Jeta en apuros

El líder de Podemos –por ahora es el líder– responde bastante bien al concepto de caradura que tenemos en la cabeza. Ya no sirven otros calificativos como el de populista, ególatra o radical izquierdista, ni siquiera el de tardomarxista. En el diccionario se define al caradura de la siguiente manera: “Dícese de la persona que tiende a aprovecharse de los demás”. Además, el diccionario ofrece sinónimos: “jeta, sinvergüenza, aprovechado”. Pablo Iglesias no es que “tienda” a aprovecharse, es que chupa la sangre sistemáticamente a quienes están a su lado, les utiliza hasta que ellos se dan cuenta o el propio Iglesias atisba que hay otras personas que le pueden aportar más a su enorme ‘ego’, a su carrera política o a su mera ambición. Usa y tira a las personas.

Pablo Iglesias se ha aprovechado del sufrimiento social y económico de los españoles, engañándoles con promesas utópicas –resquicio del marxismo– y agitando la demagogia con ocasión y sin ella. Bajo los efectos de una durísima crisis económica y laboral en España, olfateó que había llegado su oportunidad, sin parar en engaños, y vio con claridad que el altavoz actual son los medios de comunicación, no los mítines ni las hojas volanderas. Creó sus plataformas mediáticas y se aprovechó de otras, que le brindaron éxitos ya pasados. Iglesias es, hoy, un líder decrépito. Tras sus reiterados ataques anti-sistema, a sus 40 años vive instalado en el sistema. Viene Irene Montero.

Para Pablo Iglesias, todos son culpables en Podemos de los reveses electorales del 28-A y del 26-M, menos él. Ha culpado a Pablo Echenique y lo ha defenestrado. Se siente traicionado por Íñigo Errejón. Los malos resultados son de los líderes autonómicos y locales. Quiere aprovecharse de Pedro Sánchez, pero la verdad es que lo está haciendo como un caradura de tebeo. El colmo ha sido postularse como ministro de algún área social -como Hacienda-, para traernos a este país la justicia y la equidad.

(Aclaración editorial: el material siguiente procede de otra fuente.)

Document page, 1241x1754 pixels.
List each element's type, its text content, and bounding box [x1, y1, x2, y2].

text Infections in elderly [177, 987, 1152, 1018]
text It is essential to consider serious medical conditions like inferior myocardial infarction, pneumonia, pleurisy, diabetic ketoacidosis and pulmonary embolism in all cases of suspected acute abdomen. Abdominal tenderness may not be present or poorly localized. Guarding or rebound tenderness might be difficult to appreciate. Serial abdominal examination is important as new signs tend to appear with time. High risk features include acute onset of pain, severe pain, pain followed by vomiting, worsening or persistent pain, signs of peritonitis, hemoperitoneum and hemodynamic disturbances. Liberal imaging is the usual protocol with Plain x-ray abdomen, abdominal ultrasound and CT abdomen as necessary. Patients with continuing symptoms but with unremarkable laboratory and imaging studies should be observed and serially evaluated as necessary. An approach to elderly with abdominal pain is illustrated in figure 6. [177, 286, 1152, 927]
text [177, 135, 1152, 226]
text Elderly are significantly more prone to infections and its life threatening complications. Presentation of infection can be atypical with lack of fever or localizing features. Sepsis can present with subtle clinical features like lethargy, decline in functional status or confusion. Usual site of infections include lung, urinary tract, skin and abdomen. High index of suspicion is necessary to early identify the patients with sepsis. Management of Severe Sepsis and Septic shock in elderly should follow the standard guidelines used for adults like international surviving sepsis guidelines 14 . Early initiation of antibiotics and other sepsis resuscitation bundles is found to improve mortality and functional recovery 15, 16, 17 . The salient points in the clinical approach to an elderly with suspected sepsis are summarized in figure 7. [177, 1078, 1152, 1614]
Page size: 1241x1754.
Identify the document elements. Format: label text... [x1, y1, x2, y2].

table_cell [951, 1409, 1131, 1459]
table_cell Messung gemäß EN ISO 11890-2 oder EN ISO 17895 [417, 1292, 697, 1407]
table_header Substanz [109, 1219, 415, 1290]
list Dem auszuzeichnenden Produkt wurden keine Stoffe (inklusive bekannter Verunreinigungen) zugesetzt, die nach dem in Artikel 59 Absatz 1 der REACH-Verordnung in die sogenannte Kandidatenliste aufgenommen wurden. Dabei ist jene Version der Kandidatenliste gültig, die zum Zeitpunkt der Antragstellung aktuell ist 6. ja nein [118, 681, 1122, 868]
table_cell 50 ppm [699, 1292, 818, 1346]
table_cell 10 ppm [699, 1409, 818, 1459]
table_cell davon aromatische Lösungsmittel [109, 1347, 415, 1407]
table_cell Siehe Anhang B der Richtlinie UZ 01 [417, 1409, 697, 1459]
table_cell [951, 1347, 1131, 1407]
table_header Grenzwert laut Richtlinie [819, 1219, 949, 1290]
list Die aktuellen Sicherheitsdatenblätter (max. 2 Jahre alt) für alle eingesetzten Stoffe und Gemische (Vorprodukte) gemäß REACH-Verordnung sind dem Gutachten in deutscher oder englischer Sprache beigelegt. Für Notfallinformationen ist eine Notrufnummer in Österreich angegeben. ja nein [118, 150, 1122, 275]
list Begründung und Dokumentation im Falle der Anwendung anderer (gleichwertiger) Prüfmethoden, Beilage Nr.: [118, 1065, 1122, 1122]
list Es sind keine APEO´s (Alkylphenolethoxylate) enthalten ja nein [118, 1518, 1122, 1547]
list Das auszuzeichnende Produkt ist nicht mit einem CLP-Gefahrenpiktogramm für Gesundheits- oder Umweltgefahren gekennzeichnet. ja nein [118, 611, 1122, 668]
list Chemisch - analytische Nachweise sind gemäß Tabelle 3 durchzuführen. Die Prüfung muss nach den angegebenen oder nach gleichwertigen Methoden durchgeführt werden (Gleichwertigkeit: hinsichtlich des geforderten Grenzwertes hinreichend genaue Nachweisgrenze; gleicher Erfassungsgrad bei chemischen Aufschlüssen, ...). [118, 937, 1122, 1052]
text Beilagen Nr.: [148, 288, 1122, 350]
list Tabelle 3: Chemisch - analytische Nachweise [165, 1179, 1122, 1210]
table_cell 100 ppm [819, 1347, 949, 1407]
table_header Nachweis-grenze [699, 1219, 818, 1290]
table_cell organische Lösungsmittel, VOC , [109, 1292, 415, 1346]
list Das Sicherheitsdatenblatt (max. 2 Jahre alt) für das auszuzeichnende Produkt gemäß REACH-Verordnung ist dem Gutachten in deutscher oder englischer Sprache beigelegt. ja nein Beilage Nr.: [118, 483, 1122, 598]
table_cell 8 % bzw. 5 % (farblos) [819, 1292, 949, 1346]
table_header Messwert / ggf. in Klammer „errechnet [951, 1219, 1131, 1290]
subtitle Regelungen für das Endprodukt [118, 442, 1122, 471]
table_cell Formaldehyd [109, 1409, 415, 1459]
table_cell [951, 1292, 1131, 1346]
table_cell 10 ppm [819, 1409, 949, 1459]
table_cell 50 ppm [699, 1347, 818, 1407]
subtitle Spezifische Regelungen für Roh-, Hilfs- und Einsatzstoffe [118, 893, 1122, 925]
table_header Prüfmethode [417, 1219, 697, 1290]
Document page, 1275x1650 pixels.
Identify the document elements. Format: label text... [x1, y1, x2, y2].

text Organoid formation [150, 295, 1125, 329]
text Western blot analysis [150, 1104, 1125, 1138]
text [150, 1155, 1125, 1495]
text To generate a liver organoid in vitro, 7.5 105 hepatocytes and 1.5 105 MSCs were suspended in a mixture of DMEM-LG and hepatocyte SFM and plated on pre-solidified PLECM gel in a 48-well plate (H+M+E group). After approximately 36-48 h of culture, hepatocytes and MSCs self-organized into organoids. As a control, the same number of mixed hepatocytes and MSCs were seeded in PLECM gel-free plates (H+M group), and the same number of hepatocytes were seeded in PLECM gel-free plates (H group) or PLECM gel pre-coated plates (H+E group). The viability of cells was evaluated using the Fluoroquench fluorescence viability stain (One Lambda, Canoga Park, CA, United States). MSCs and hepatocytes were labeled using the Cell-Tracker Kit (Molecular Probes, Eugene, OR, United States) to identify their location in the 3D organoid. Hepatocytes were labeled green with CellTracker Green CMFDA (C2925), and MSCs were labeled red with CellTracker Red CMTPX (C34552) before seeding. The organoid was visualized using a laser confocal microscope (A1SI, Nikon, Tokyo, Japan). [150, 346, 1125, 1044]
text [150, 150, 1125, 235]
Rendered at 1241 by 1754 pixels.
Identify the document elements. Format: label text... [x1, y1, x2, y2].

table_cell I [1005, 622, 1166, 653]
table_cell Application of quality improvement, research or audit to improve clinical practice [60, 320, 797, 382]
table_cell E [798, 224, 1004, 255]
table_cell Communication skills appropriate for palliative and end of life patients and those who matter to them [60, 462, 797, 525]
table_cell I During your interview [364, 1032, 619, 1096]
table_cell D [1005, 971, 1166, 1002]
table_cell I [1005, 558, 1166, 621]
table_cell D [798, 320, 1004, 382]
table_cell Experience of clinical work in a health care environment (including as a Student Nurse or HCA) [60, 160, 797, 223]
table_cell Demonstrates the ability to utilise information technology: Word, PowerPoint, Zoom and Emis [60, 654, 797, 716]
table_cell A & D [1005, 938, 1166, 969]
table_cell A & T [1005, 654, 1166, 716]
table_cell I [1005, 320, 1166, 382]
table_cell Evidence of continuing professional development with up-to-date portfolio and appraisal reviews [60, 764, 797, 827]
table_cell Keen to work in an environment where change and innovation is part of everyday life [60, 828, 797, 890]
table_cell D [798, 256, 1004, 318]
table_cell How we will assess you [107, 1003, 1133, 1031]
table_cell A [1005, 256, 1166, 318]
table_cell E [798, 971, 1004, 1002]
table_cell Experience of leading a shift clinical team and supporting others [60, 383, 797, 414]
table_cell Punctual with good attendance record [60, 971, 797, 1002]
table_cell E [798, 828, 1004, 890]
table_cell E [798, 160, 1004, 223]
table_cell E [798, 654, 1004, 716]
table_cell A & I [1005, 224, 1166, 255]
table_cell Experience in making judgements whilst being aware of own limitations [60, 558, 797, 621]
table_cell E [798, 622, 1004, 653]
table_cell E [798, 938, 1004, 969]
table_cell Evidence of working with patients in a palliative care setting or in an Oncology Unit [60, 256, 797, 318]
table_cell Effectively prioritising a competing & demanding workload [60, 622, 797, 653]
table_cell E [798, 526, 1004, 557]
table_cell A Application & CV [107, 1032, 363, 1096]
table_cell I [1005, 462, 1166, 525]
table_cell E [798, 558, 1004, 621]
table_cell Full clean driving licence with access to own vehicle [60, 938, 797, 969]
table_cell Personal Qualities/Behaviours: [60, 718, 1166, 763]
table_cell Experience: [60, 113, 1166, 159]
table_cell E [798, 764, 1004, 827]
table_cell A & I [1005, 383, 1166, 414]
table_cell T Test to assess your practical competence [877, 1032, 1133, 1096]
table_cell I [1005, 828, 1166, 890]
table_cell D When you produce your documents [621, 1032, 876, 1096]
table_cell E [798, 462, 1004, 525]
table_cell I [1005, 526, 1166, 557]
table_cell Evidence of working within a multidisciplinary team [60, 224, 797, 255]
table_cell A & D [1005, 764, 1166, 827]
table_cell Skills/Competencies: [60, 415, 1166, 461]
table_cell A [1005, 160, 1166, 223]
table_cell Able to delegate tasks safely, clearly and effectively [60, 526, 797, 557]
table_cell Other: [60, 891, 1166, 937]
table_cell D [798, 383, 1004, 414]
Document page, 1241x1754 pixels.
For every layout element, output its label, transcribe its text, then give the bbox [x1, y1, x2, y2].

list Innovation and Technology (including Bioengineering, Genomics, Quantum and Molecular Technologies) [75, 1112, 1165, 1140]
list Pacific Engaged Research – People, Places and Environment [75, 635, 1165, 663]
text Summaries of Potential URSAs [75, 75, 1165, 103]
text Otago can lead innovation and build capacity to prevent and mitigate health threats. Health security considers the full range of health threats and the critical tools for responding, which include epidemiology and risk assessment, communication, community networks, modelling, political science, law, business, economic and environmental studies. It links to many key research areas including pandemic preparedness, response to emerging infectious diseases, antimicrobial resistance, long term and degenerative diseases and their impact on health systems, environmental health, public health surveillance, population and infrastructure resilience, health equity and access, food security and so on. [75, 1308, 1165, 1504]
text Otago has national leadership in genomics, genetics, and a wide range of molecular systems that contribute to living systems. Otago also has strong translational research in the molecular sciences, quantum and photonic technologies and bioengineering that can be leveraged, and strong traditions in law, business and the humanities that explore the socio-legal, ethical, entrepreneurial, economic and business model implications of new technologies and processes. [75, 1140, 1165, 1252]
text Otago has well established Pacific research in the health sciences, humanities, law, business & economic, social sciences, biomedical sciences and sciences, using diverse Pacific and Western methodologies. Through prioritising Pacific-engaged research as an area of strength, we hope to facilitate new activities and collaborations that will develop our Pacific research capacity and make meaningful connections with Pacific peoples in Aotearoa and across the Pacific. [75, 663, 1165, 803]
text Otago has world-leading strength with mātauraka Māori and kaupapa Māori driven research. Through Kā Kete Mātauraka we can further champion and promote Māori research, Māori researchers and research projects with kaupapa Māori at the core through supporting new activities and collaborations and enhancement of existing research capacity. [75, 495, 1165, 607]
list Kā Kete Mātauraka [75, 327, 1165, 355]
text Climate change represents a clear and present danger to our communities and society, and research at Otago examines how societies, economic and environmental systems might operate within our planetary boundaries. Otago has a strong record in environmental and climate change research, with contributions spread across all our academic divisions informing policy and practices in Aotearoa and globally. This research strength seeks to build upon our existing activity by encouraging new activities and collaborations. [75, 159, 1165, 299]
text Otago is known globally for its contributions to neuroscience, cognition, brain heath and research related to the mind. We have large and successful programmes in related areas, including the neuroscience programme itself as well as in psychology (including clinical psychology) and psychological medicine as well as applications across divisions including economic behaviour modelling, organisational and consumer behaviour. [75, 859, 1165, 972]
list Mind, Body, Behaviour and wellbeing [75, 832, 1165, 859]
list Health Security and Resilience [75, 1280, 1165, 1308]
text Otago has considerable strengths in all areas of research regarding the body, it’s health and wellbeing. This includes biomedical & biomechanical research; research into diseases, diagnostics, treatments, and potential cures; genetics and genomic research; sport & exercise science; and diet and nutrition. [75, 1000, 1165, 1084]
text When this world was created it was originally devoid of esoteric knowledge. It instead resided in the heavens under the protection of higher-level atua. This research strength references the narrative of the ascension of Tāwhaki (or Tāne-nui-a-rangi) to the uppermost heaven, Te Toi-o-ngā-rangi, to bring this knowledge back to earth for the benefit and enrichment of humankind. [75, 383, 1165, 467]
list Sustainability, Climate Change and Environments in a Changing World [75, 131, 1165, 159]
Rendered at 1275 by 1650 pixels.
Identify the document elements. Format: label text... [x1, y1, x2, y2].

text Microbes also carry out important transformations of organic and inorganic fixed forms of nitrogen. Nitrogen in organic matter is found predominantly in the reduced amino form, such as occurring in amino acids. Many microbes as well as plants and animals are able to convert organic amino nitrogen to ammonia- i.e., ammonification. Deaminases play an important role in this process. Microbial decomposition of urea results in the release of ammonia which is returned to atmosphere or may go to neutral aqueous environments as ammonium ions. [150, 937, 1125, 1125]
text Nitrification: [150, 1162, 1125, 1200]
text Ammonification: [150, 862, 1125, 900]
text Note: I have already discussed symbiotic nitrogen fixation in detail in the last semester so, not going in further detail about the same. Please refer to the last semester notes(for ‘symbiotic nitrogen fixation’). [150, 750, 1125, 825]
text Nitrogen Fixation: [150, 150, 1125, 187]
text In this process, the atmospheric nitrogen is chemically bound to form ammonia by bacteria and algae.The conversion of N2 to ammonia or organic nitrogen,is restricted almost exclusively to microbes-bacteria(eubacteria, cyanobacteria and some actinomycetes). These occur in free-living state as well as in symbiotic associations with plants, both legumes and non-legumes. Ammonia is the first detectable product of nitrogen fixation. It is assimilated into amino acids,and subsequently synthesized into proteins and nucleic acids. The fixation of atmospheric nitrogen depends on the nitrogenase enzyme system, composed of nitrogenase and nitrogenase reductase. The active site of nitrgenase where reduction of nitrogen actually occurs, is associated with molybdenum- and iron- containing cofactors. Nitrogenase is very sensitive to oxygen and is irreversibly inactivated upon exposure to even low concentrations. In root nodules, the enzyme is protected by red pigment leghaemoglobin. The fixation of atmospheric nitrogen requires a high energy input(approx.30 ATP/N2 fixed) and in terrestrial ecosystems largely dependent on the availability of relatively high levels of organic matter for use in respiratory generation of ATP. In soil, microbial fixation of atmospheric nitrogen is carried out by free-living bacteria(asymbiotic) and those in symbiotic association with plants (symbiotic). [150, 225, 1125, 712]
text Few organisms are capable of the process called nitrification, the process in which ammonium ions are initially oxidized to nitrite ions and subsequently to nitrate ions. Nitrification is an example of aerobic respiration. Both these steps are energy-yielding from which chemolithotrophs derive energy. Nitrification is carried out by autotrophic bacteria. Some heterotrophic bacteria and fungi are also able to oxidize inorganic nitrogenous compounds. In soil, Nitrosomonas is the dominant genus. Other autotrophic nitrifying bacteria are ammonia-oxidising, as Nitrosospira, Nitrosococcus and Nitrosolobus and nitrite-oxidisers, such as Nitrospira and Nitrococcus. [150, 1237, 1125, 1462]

Todavía suenan las carcajadas en muchos corrillos y terrazas de este final de primavera: ¡El millonetis de Galapagar quiere ser ministro y ayudar a los necesitados! Su chalé de Galapagar ha sido un hito en su declive. Vive como un marqués gracias a los votos de millones de españoles que se creyeron sus ideas y ahora le están abandonando, que más que ideas son insultos a quienes destacan por su esfuerzo y la creación de puestos de trabajo: esas personas son la antítesis de Pablo Iglesias, como es el caso de Amancio Ortega. Se está comportando como lo que es: un jeta que está muriendo matando, suplicando ansiosamente una poltrona ministerial.